Una de la noticia más comentada en los últimos días es la conversión de Santa Sofía en mezquita. Como todos saben, el edificio fue construido en el s. VI como iglesia, convirtiéndose desde su inauguración en el más importante de la Iglesia Bizantina. Desde 1453 fue mezquita, hasta que en 1935, bajo Atatürk, se reabrió como museo. Este estatuto se mantuvo justo hasta el día de hoy, en que vuelve a ser mezquita por resolución del presidente turco, Recep Tayyip Erdoğan.

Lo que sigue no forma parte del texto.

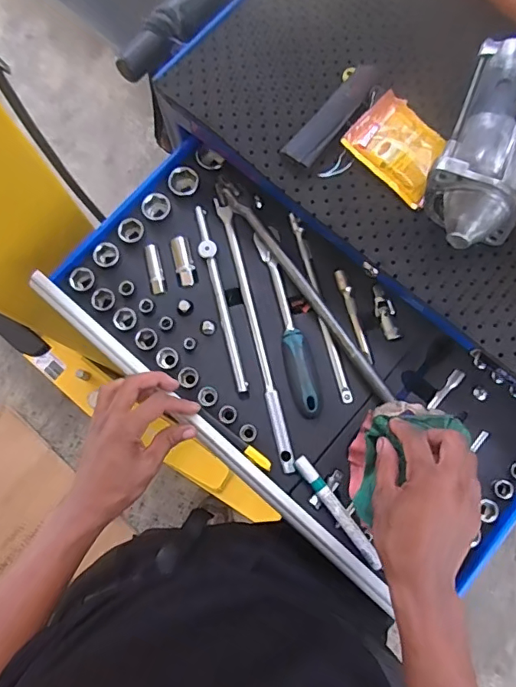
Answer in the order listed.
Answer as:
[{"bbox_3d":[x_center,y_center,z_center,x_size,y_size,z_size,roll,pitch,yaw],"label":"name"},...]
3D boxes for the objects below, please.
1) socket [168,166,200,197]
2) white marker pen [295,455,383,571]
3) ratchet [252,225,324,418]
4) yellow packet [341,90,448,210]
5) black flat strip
[{"bbox_3d":[-0.097,-0.209,0.663,0.038,0.030,0.037,0,76,-1],"label":"socket"},{"bbox_3d":[0.088,0.186,0.553,0.016,0.014,0.138,-35,79,-9],"label":"white marker pen"},{"bbox_3d":[0.036,-0.030,0.609,0.035,0.025,0.239,-12,76,-3],"label":"ratchet"},{"bbox_3d":[0.163,-0.219,0.563,0.113,0.011,0.086,44,80,9],"label":"yellow packet"},{"bbox_3d":[0.087,-0.262,0.567,0.036,0.015,0.144,39,79,8],"label":"black flat strip"}]

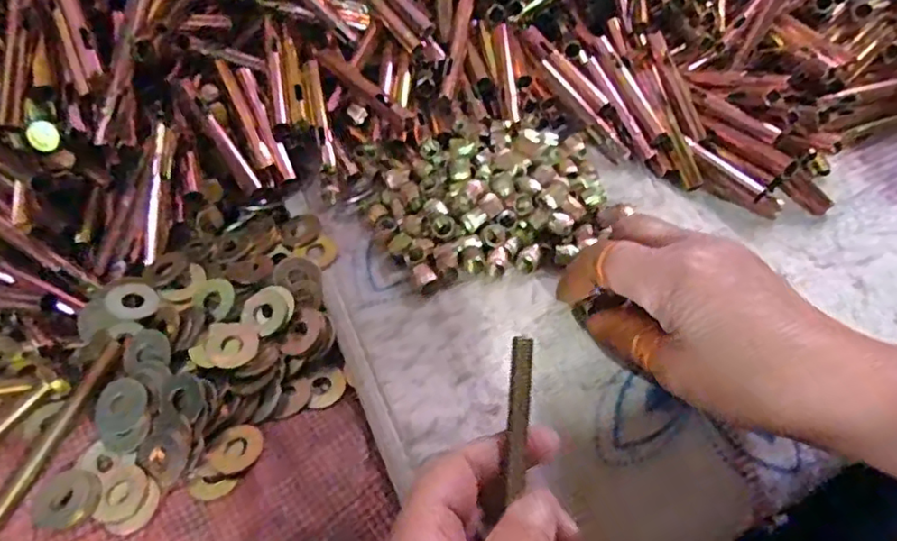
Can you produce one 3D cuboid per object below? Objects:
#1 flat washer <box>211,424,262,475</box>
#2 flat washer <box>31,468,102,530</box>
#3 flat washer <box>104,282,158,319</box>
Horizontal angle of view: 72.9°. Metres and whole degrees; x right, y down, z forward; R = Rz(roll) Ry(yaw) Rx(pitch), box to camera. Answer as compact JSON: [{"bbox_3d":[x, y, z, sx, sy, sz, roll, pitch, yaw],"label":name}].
[{"bbox_3d":[-0.097,0.081,0.277,0.019,0.004,0.023,15,55,12],"label":"flat washer"},{"bbox_3d":[-0.166,0.098,0.263,0.027,0.004,0.025,0,54,1],"label":"flat washer"},{"bbox_3d":[-0.160,0.015,0.308,0.023,0.004,0.021,-18,67,-35],"label":"flat washer"}]

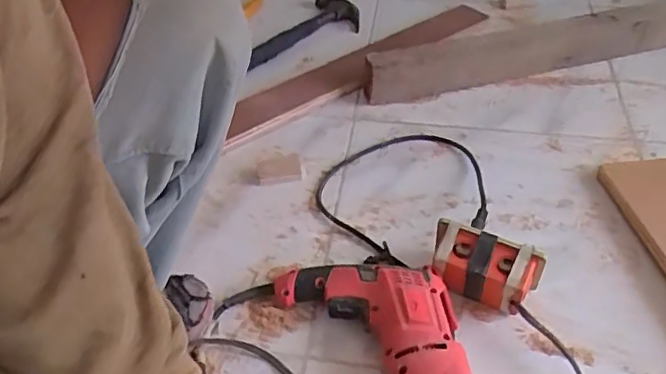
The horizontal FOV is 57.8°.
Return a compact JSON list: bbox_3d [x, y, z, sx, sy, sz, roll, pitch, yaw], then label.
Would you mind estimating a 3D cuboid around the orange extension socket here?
[{"bbox_3d":[0.166,0.094,0.668,0.115,0.079,0.058,18,47,20],"label":"orange extension socket"}]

Esta decisión ha generado múltiples reacciones en el ámbito cristiano, entre las que destaca la del papa Francisco, que el 12 de julio se declaró «muy afligido». También se manifestaron contrarios el patriarca ecuménico de Constantinopla, Bartolomé I, y el Metropolitano Hilarión del Patriarcado Ecuménico de Moscú.
Pienso que una de las cuestiones, no menores, que surgen de esta controversia es la difícil relación del islam con el poder. Es cierto que muchos han comparado la situación de Santa Sofía con la de la catedral de Córdoba en España, que fue una de las principales mezquitas musulmanas y que desde el s. XIII es una iglesia. Hasta el día de hoy este edificio se estudia en cualquier libro de historia del arte con justicia como una obra antológica del arte musulmán. Lo que no reparan algunos es que en este caso la decisión de dedicar el edificio al culto musulmán procede de la autoridad civil, y por cierto, de un país que presume de ser el más laicista en el islam, y además en pleno siglo XXI.
En nuestra cultura cualquiera criticaría que un primer ministro le dijera a la Conferencia Episcopal qué debe hacer con sus edificios, y la Iglesia se muestra muy celosa de su independencia del poder civil. Ciertamente no siempre se ha vivido así, y el cesaropapismo y la hierocracia en sus diversas formas han sido dos tentaciones en la que han caído no pocos cristianos. Pero en una institución con dos milenios de historia, no nos podemos extrañar que hayan surgido errores prácticos.
Es un hecho que la separación entra la Iglesia y el Estado es un patrimonio de la Iglesia Católica vivido en casi toda la historia, mientras que el islam, después de 1400 años de la muerte de Mahoma, solo se siente cómodo si está unido al Estado, hasta el punto de que el presidente del país más laicista es el que decide si un edificio se debe dedicar al culto musulmán.
Fue el Señor el que dijo que debemos dar al César lo que es del César y a Dios lo que es de Dios (cf. Lc 20, 25). Esta exigencia del Señor constituye en sí mismo un reto para los cristianos, el de santificar las estructuras temporales no por la imposición de la autoridad, sino por nuestro testimonio y nuestra actuación en la sociedad.